Han, Song, Huizi Mao, and William J. Dally. "Deep Compression: Compressing Deep Neural Networks with Pruning, Trained Quantization and Huffman Coding." arXiv preprint arXiv:1510.00149 (2015).
Motivation:
The demanding of running neural network in embeded systems becomes more and more popular. However, the limited harware resources is obstacle to the application.

Contributions:
They reduce the sorage and energy requited of large network with pruning, trained quantization, Huffmand coding.
Technical summarization:
3 blocks below will be describe in the following parts.
Network pruning:
Frist,It learn the connectivity via normal network training. Second,
weights below a threshold are removed. Finally, the remaining sparse connections will be retrained.

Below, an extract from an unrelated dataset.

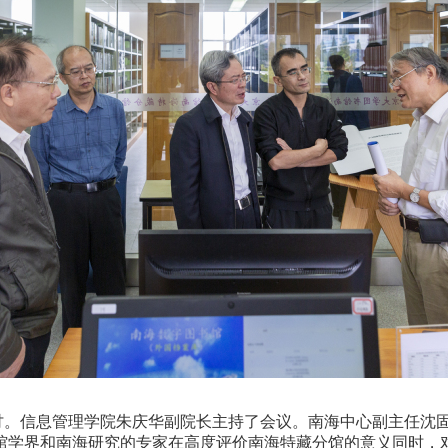
讨。信息管理学院朱庆华副院长主持了会议。南海中心副主任沈
馆学界和南海研究的专家在高度评价南海特藏分馆的意义同时，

Trained quantization and weight sharing
They use k-means clustering to find the shared weights. Since centroid initialization impacts the quality of clustering, larger weights are quite vital; therefore, linear initialization is choosen to initialization.
Huffman coding
The main concept of Huffman coding is that more common symbols are represented with fewer bits.
My comment:
This paper indeed makes a lot visualization to crystallize the abstract weight distribution of CNN. Two examples below will be shown.
It's quite a straight way to view distribution of weight in histogram. Furthermore, from the weight distribution the bias is shown clearly; therefore, it's a concrete proof to show the reason to use Huffman coding.
Weights' distribution of conv3 layer is shown above. As we can see, it forms a bimodal distribution.
Following picture shows that overhead of codebook is very small and often negligible. As the first time I see the use of codebook, I thought it will cost some space. This picture shows it will not cost too much space consumption. Therefor, the decoding time might also not be a problem because the amount of codebook is quite small.